The U.S. Navy has arguably experienced a readiness crisis for the last 15 years in terms of its ability to deploy combat-credible forces in three forward-deployed regional “hubs”: the Western Pacific, Europe/Mediterranean, and the Persian Gulf/Red Sea. Studies, including the Balisle report and the Center for Naval Analyses (“CNA”) “Tipping Point” analysis, raised alarms in 2010 by suggesting that the Navy’s desire for a large surge capacity, coupled with a shrinking, aging fleet with reduced funding would cause series readiness impacts to the fleet. Recent reports and analysis suggest these warnings were correct. Drastic measures must be taken to correct Navy readiness failings as the so-called “Davidson Window” of potential war with the People’s Republic of China approaches.
The latest Board of Inspection and Survey (“INSURV”) report from the Navy to Congress stated that ships’ readiness had consistently declined since 2017, despite Navy measures to reverse that trend. 37% of the Navy’s nuclear attack submarine force, a vital component of any Indo-Pacific conflict, is mired in long-term maintenance. Some boats have been in the yards for almost seven years. Multiple warship classes, including the Ticonderoga-class cruisers, the Whitby Island-class amphibious warships plus the first ships of the Flight 1 Arleigh Burke-class destroyers, will depart the fleet before the end of this decade without one-for-one replacement. The amphibious fleet has been the source of a Navy/Marine Corps feud, aided and abetted by the Defense Department’s Coast Assessment and Program Evaluation (“CAPE”) office. The Marine Corps’ required number of thirty-one amphibious warships will likely slip this decade, and it will be at least ten years or more before new construction returns to 31 ships. Aircraft carriers Nimitz and Dwight Eisenhower will leave active service, and only one new flattop (USS John F. Kennedy) will join the fleet. Fires and accidents remain a problem: from the 2017 collisions and groundings, the 2021 fire that destroyed the amphibious assault ship USS Bonhomme Richard pier-side, a 2022 near-collision between the destroyer Momsen and the amphibious ship Harpers Ferry, to more recent fires on the amphibious ship Boxer and the USS San Diego at sea.

::::::::

According to the passage on Navy readiness, what share of the Navy's nuclear attack submarine force is in long-term maintenance?

- _Information_
::::::::

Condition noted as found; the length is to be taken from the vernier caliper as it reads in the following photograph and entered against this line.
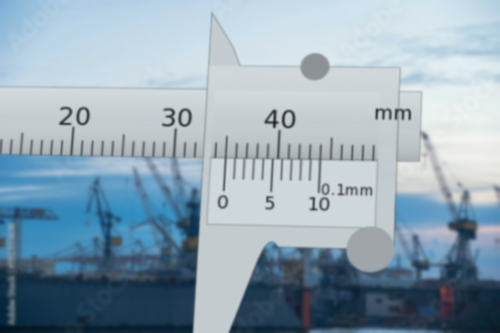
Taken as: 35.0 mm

::::::::

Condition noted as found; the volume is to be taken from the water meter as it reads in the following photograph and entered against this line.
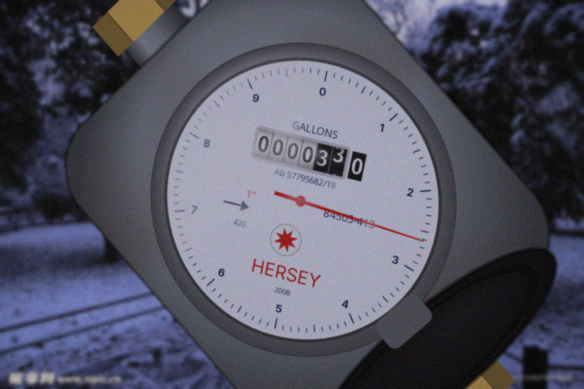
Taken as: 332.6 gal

::::::::

- _Finished task_
37%